Krebs J F, Rana F, Dluhy R A, Fierke C A
Department of Biochemistry, Duke University Medical Center, Durham, North Carolina 27710.
Biochemistry. 1993 May 4;32(17):4496-505. doi: 10.1021/bi00068a004.
The functional importance and structural determinants of a conserved hydrophobic pocket in human carbonic anhydrase II (CA II) were probed by preparing and characterizing 13 amino acid substitutions at Leu-198, situated at the mouth of the pocket. The pH dependence of the esterase activity reveals that activity decreases (up to 120-fold) as the amino acid size and charge at position 198 are varied while the pKa of the zinc-bound water molecule increases (up to 1 pH unit). Intriguingly, the pH dependence of the Leu-198-->Glu substitution is parabolic (pKas approximately 6 and 9), consistent with introduction of a general base-catalyzed mechanism. Kinetic characterization of CO2/HCO3- interconversion catalyzed by four variants (Leu-198-->Ala, His, Arg, and Glu) reveals that increasing the size of the hydrophobic pocket (Ala) does not compromise catalysis (approximately 3-fold decrease); however, substitution of charged (Arg and Glu) and larger (His) amino acids decreases kcat/KM for CO2 hydration substantially (17-fold, 19-fold, and 10-fold, respectively) but not completely. log kcat/KM for CO2 hydration, HCO3- dehydration, and p-nitrophenyl acetate hydrolysis correlates with the hydrophobicity of the residue at 198, likely reflecting desolvation or electrostatic destabilization of the ground state. The X-ray crystal structures of the Leu-198-->His, Glu, and Arg variants (Nair & Christianson, 1993) indicate that the His and Glu side chains are accommodated by minor structural reorganization leading to a wider mouth for the hydrophobic pocket while the Arg side chain blocks the pocket.
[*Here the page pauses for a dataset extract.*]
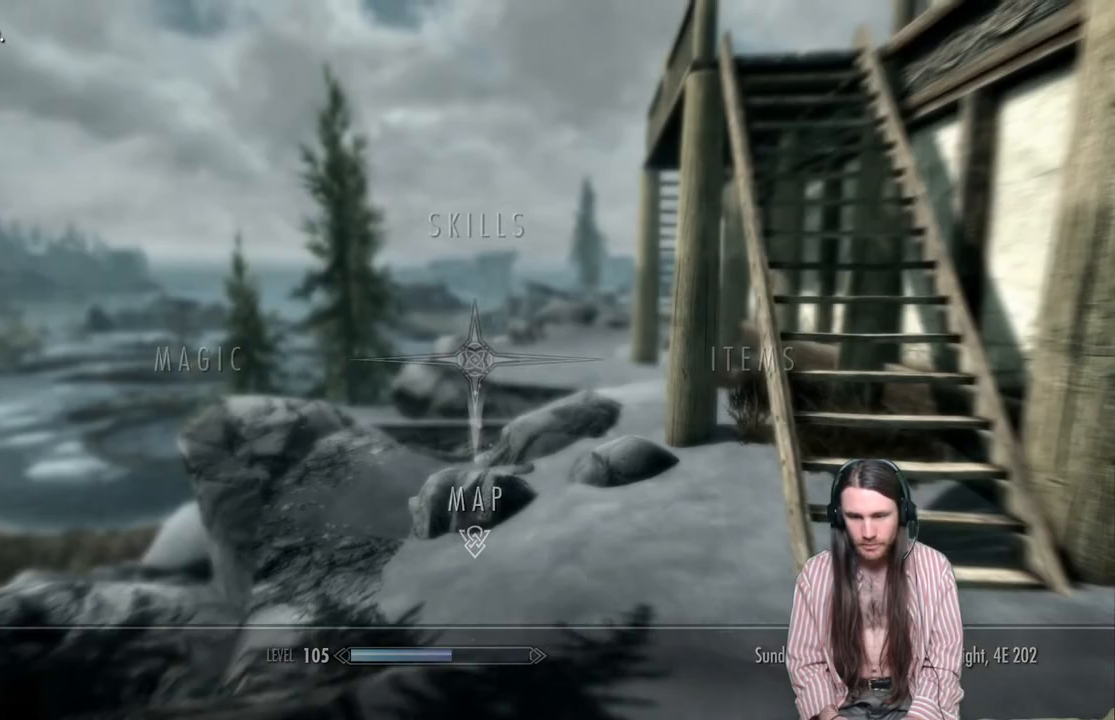
{"dt_ms": 500, "buttons": [], "left_stick": "down-right", "right_stick": "right", "events": [[150, "right_stick", "right"], [483, "left_stick", "down-right"]]}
Infrared spectroscopy of CO2 bound to either wild-type CA II or the Leu-198-->Arg variant indicates that the Arg substitution both decreases the affinity and alters the position of CO2 binding, suggesting that the hydrophobic pocket forms the CO2 binding site in CA II. Finally, a 1.5-fold increase (Leu-198-->Ala) and 12-fold decrease (Leu-198-->Arg) in kcat for CO2 hydration, indicative of the rate constant for intramolecular proton transfer from zinc-bound water to His-64, are likely mediated by changes in the active site solvent structure.
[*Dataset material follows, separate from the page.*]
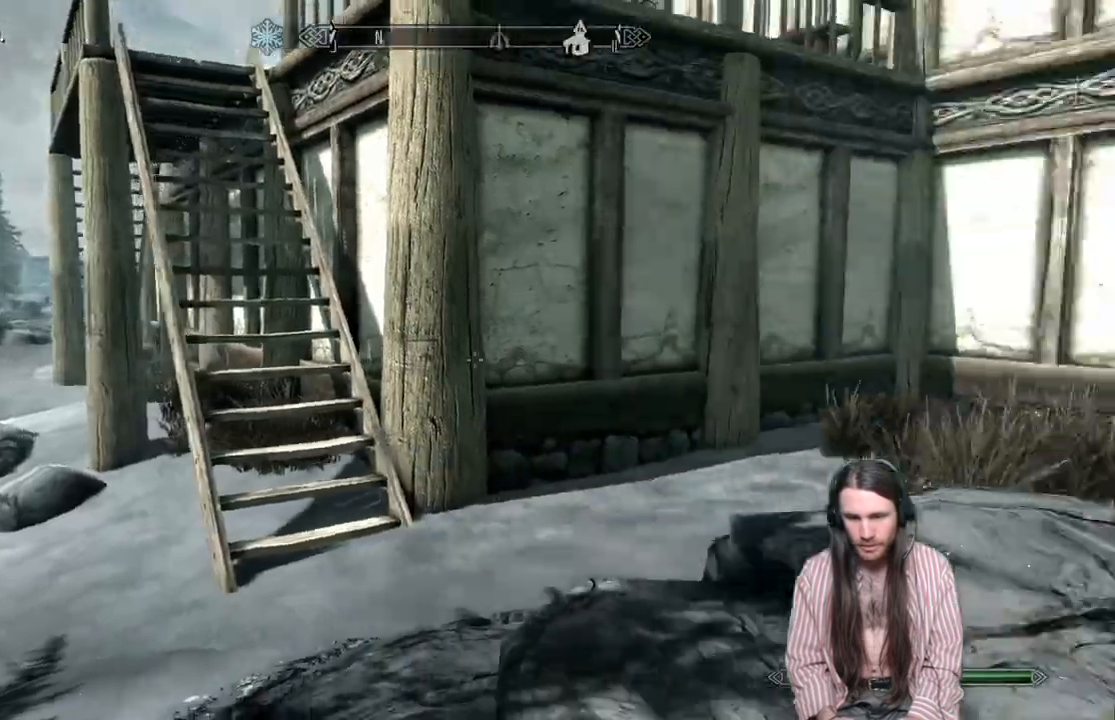
{"dt_ms": 500, "buttons": [], "left_stick": "up-right", "right_stick": "right", "events": [[417, "left_stick", "up-right"]]}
通过在位于疏水口袋开口处的亮氨酸-198位点制备并表征13种氨基酸取代,探究了人碳酸酐酶II(CA II)中保守疏水口袋的功能重要性和结构决定因素。酯酶活性的pH依赖性表明,随着198位氨基酸大小和电荷的变化,活性降低(高达120倍),而锌结合水分子的pKa增加(高达1个pH单位)。有趣的是,亮氨酸-198突变为谷氨酸的pH依赖性呈抛物线形(pKa约为6和9),这与引入一般碱催化机制一致。对四种变体(亮氨酸-198突变为丙氨酸、组氨酸、精氨酸和谷氨酸)催化的CO2/HCO3-相互转化的动力学表征表明,增大疏水口袋的大小(丙氨酸)不会损害催化作用(约降低3倍);然而,带电(精氨酸和谷氨酸)和较大(组氨酸)氨基酸的取代会使CO2水合的kcat/KM大幅降低(分别为17倍、19倍和10倍),但并非完全消除。CO2水合、HCO3-脱水和对硝基苯乙酸水解的log kcat/KM与198位残基的疏水性相关,这可能反映了基态的去溶剂化或静电不稳定。亮氨酸-198突变为组氨酸、谷氨酸和精氨酸变体的X射线晶体结构(Nair和Christianson,1993)表明,组氨酸和谷氨酸侧链通过轻微的结构重排得以容纳,导致疏水口袋开口变宽,而精氨酸侧链则阻塞了口袋。与野生型CA II或亮氨酸-198突变为精氨酸变体结合的CO2的红外光谱表明,精氨酸取代既降低了亲和力,又改变了CO2结合的位置,这表明疏水口袋构成了CA II中的CO2结合位点。最后,CO2水合的kcat增加1.5倍(亮氨酸-198突变为丙氨酸)和降低12倍(亮氨酸-198突变为精氨酸),这表明分子内质子从锌结合水转移到组氨酸-64的速率常数,可能是由活性位点溶剂结构的变化介导的。